TASK INSTRUCTIONS: Omit the images, then print each record below exactly as it reads.
** SUPPLIED MATERIAL follows **
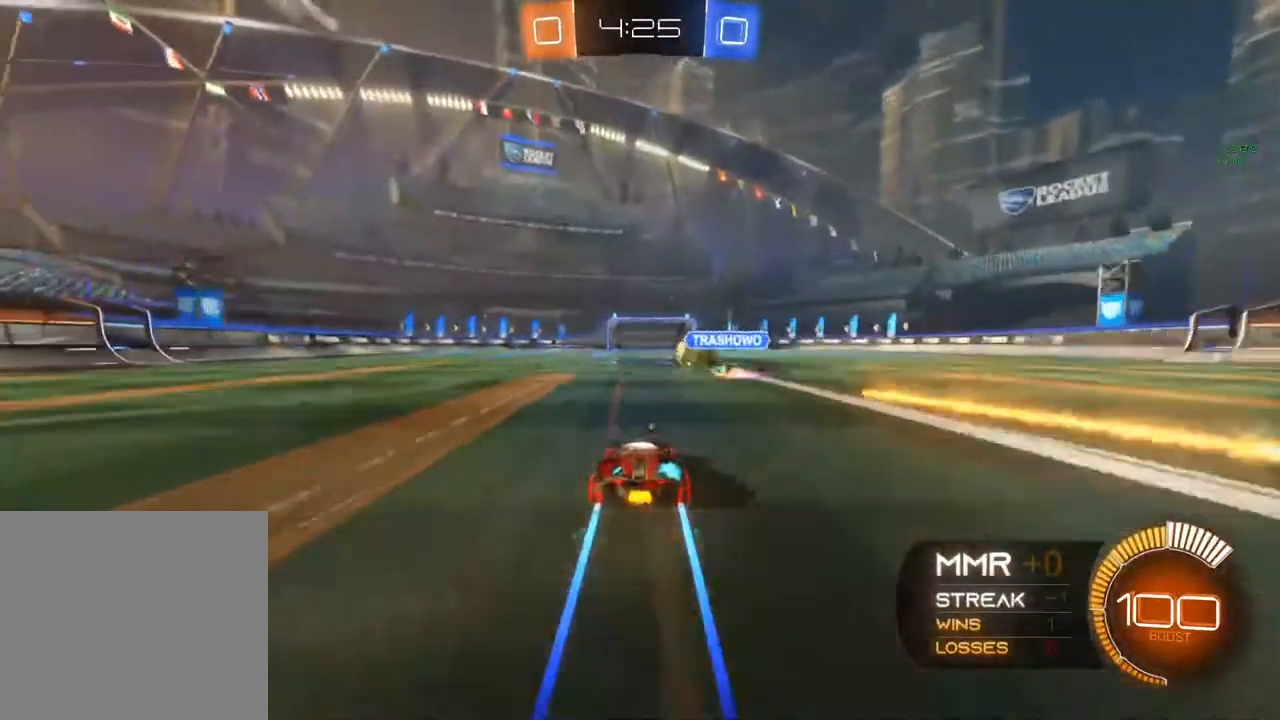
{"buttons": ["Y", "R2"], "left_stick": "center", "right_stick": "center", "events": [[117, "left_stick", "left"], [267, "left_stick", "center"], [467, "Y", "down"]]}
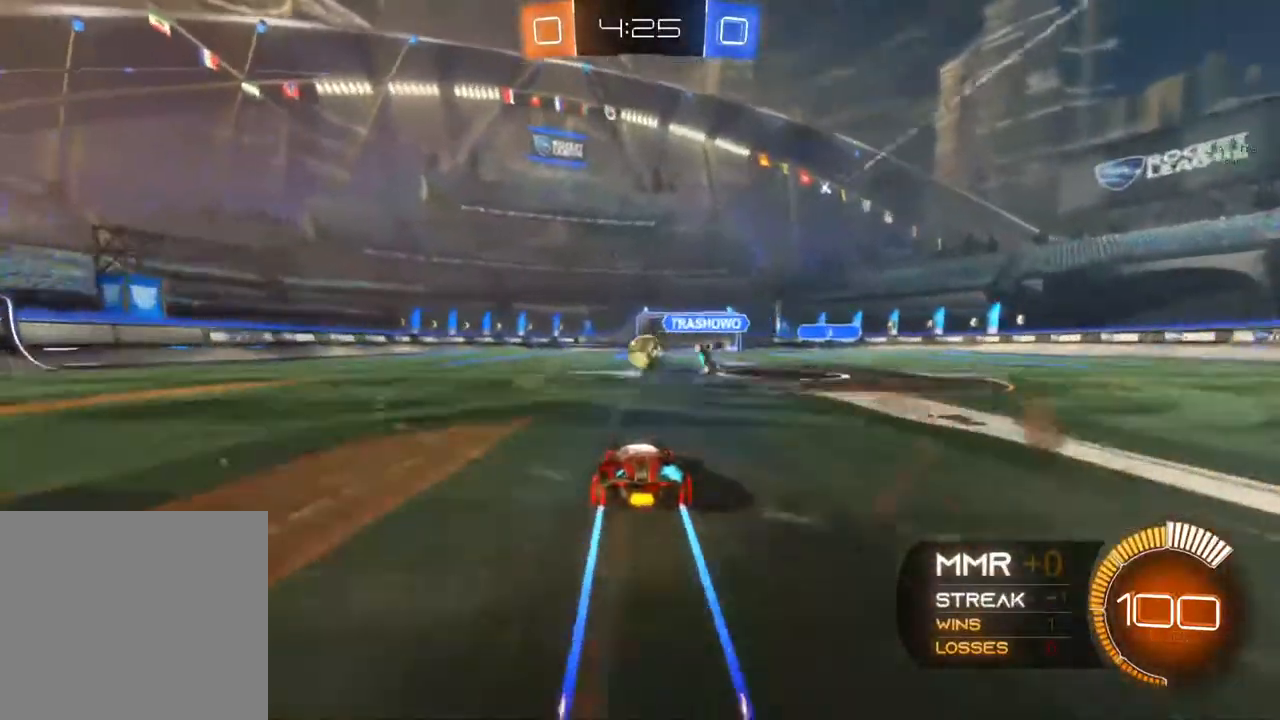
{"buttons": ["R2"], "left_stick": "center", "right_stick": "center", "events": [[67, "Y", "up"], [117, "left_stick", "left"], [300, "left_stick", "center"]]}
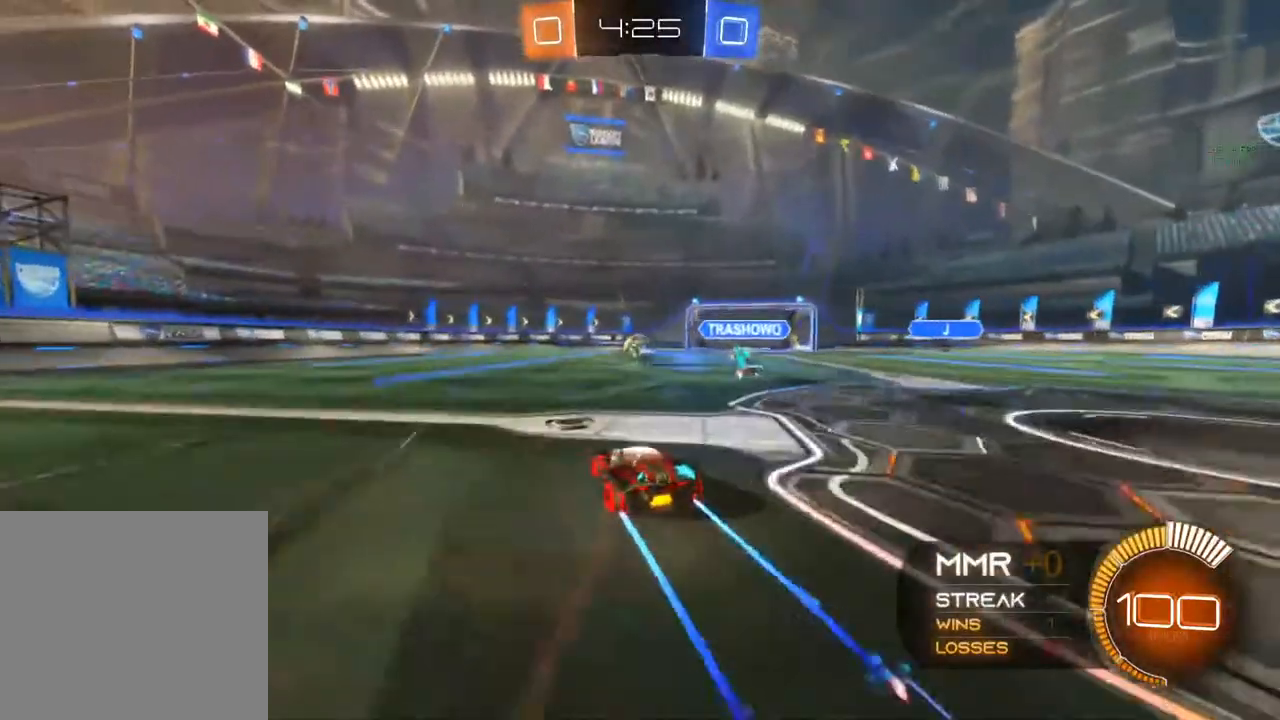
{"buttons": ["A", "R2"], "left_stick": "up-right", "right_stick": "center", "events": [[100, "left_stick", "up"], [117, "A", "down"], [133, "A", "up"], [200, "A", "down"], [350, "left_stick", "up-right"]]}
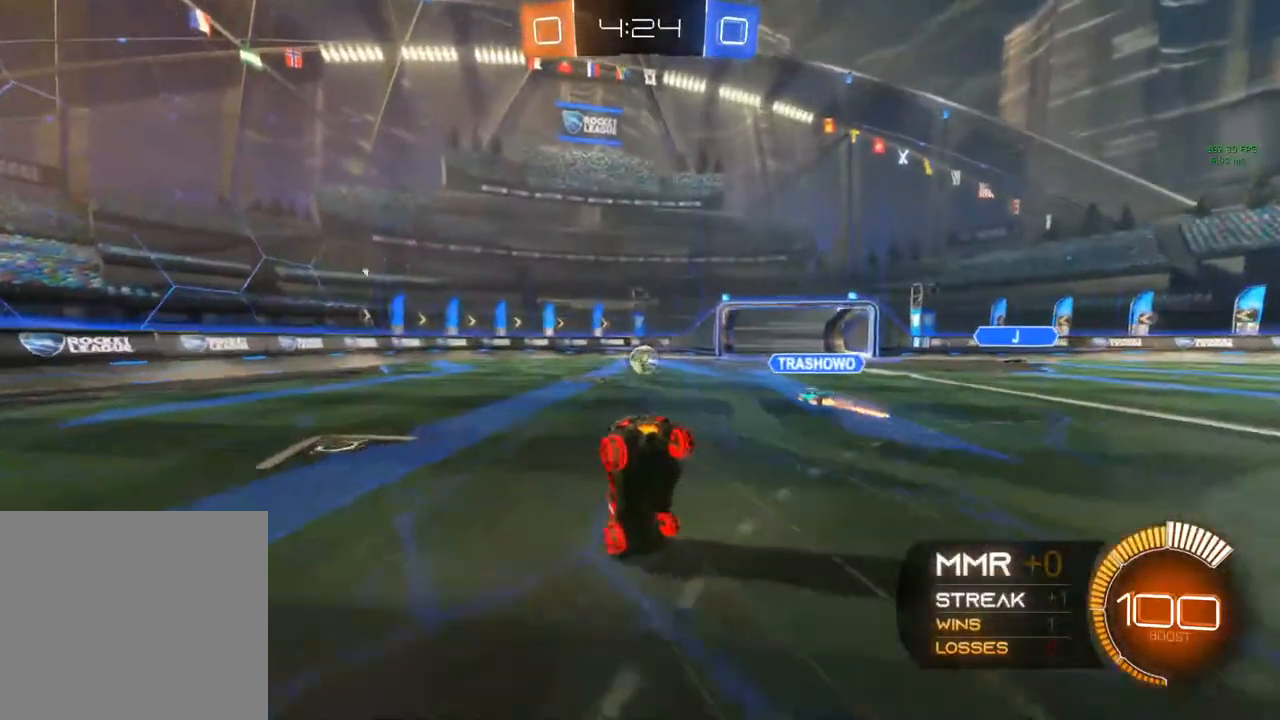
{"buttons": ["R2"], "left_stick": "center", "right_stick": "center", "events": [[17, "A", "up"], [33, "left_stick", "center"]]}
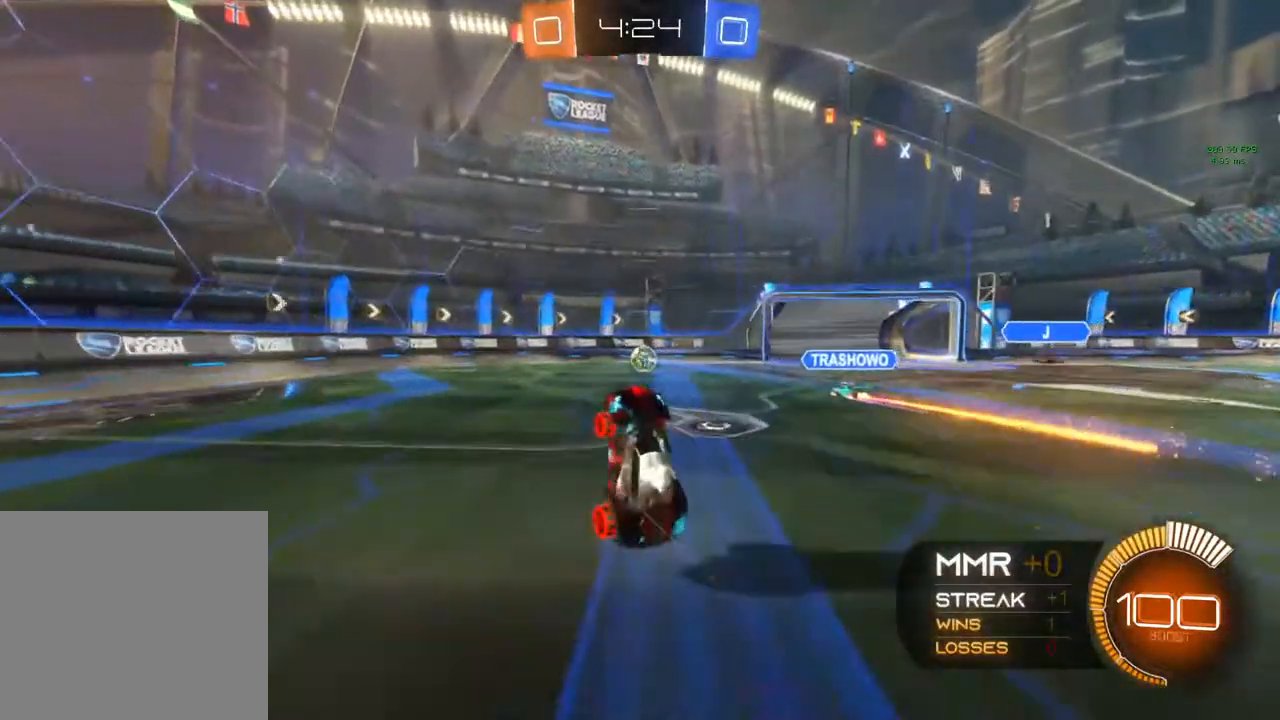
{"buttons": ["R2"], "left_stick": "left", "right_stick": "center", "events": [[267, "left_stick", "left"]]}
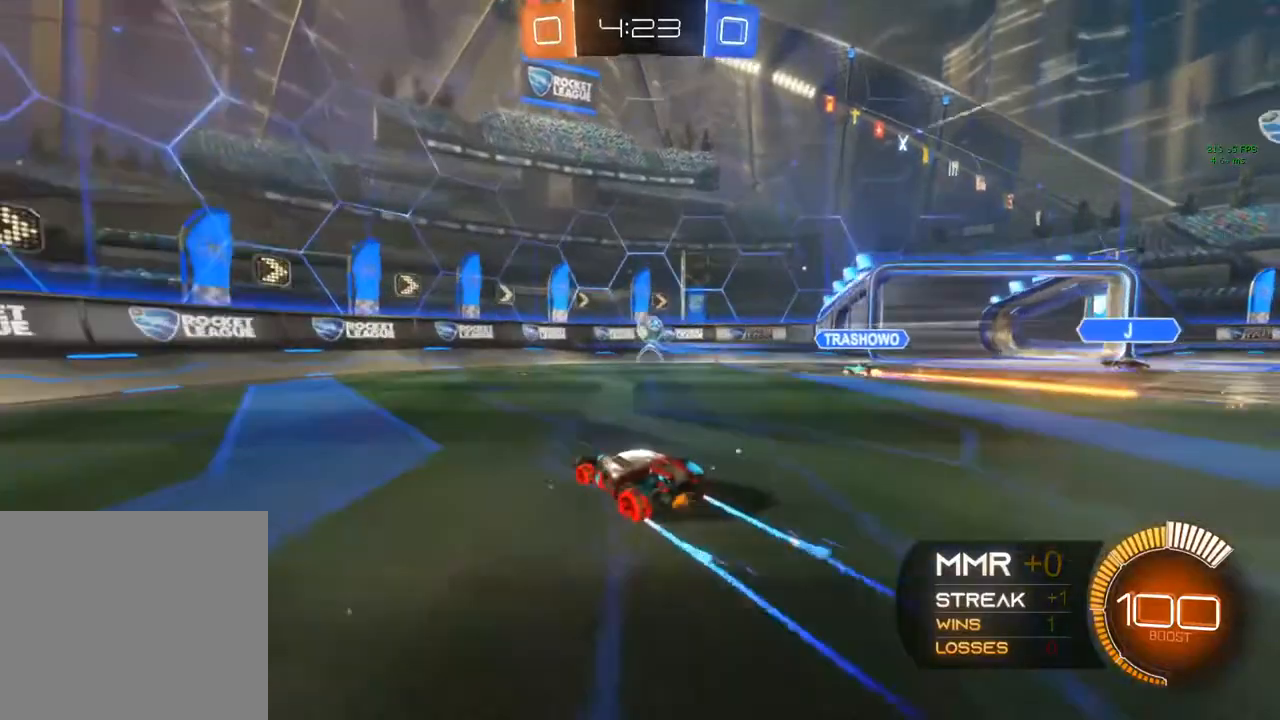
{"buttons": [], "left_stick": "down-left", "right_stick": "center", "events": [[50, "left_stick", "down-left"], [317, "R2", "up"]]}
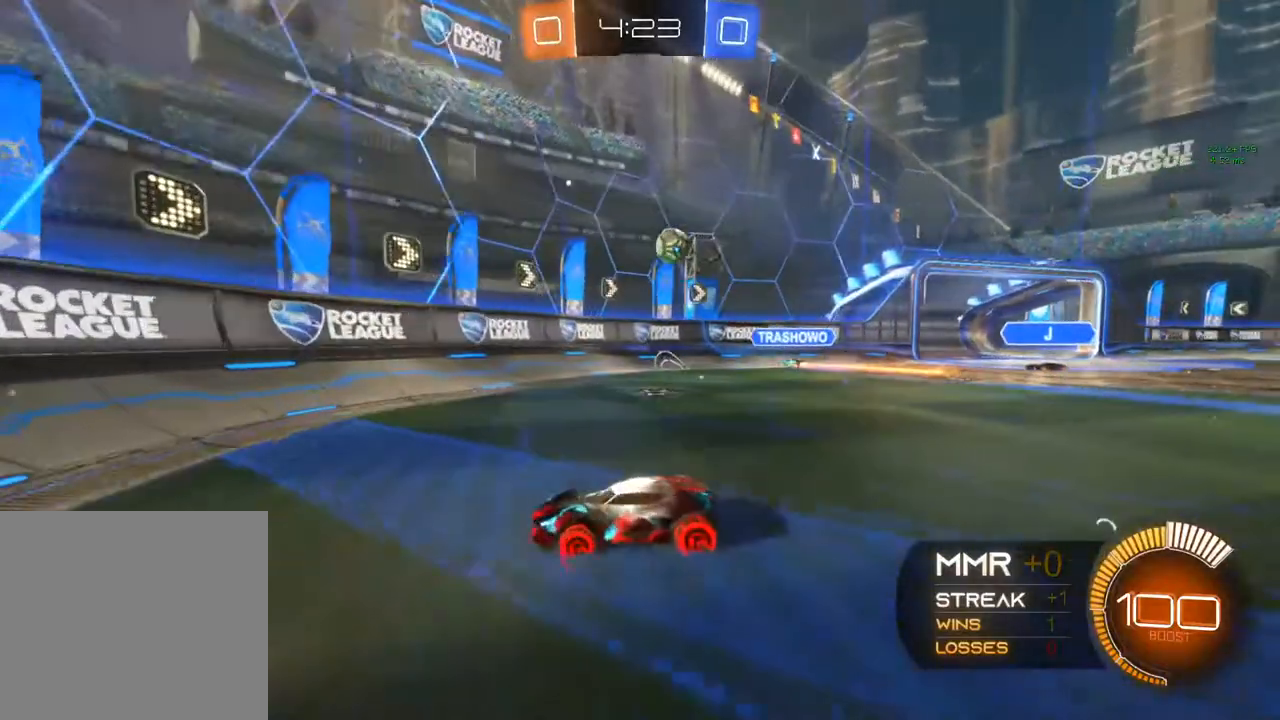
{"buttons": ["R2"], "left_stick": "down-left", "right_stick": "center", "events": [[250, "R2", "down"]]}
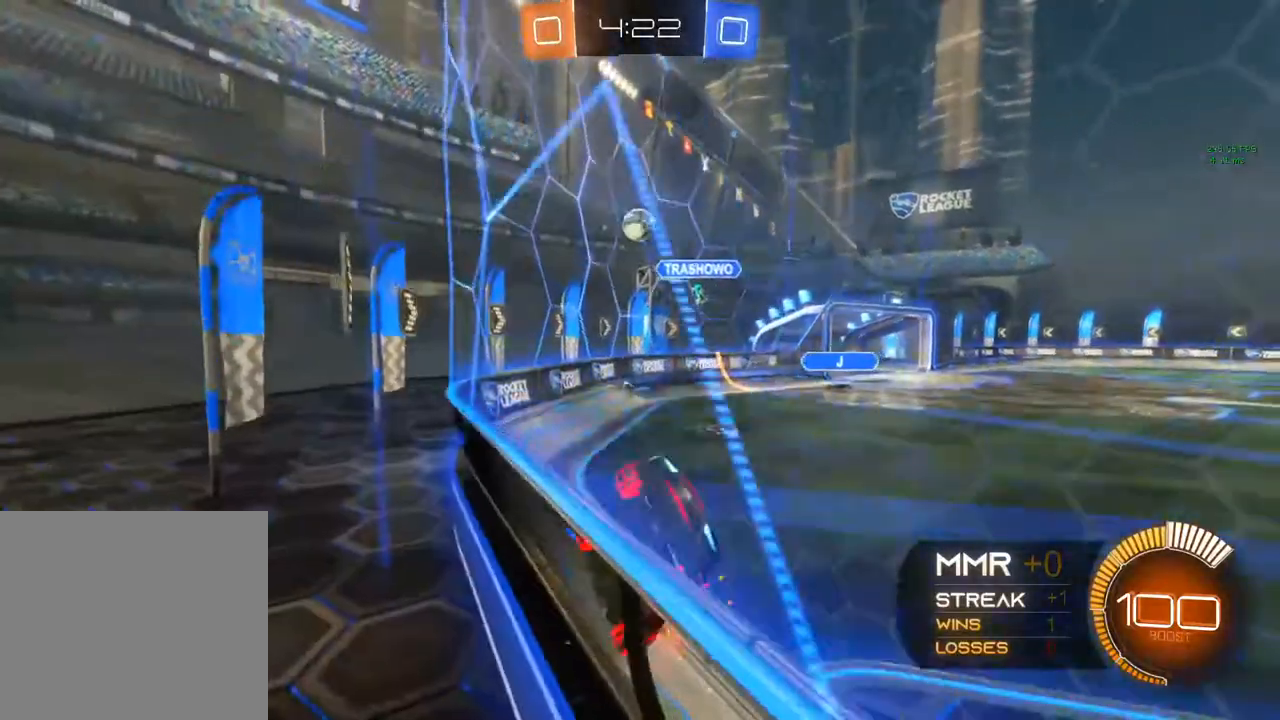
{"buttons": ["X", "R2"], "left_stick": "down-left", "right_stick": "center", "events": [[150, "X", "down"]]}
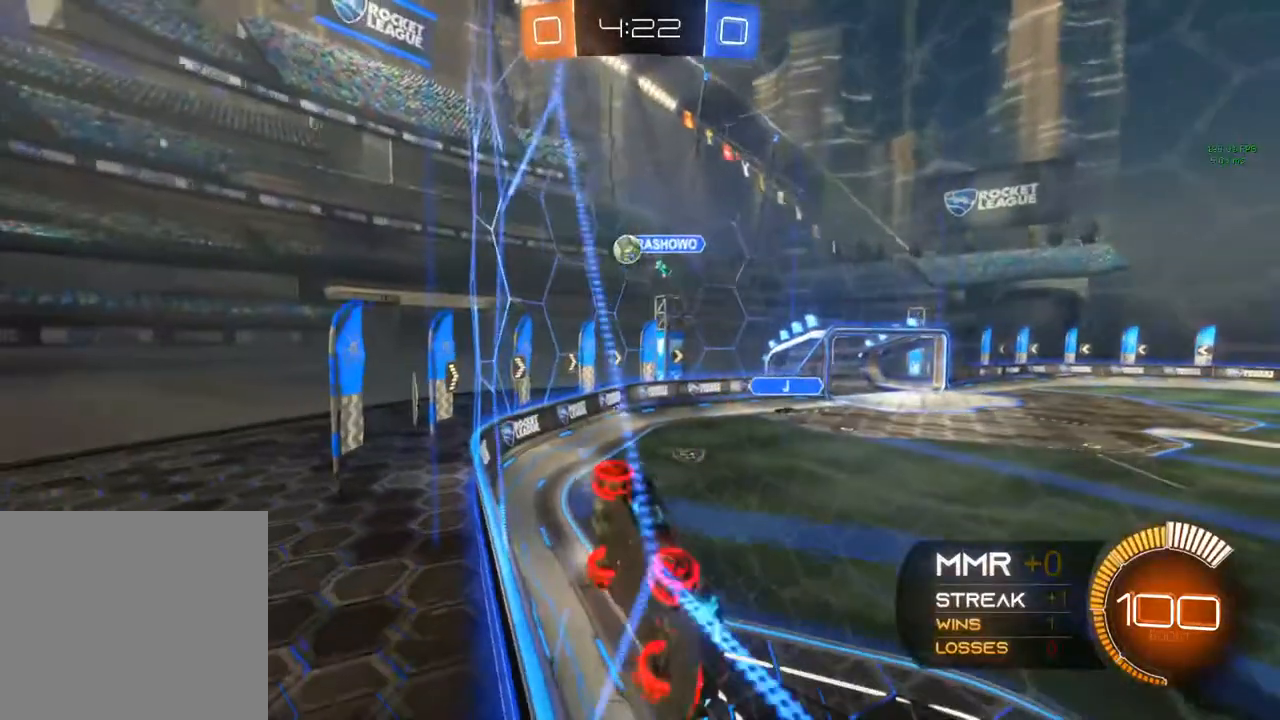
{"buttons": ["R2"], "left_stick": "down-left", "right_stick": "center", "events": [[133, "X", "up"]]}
** End of SUPPLIED MATERIAL **
THE ANSWER:
{"buttons": ["Y", "R2"], "left_stick": "center", "right_stick": "center", "events": [[117, "left_stick", "left"], [267, "left_stick", "center"], [467, "Y", "down"]]}
{"buttons": ["R2"], "left_stick": "center", "right_stick": "center", "events": [[67, "Y", "up"], [117, "left_stick", "left"], [300, "left_stick", "center"]]}
{"buttons": ["A", "R2"], "left_stick": "up-right", "right_stick": "center", "events": [[100, "left_stick", "up"], [117, "A", "down"], [133, "A", "up"], [200, "A", "down"], [350, "left_stick", "up-right"]]}
{"buttons": ["R2"], "left_stick": "center", "right_stick": "center", "events": [[17, "A", "up"], [33, "left_stick", "center"]]}
{"buttons": ["R2"], "left_stick": "left", "right_stick": "center", "events": [[267, "left_stick", "left"]]}
{"buttons": [], "left_stick": "down-left", "right_stick": "center", "events": [[50, "left_stick", "down-left"], [317, "R2", "up"]]}
{"buttons": ["R2"], "left_stick": "down-left", "right_stick": "center", "events": [[250, "R2", "down"]]}
{"buttons": ["X", "R2"], "left_stick": "down-left", "right_stick": "center", "events": [[150, "X", "down"]]}
{"buttons": ["R2"], "left_stick": "down-left", "right_stick": "center", "events": [[133, "X", "up"]]}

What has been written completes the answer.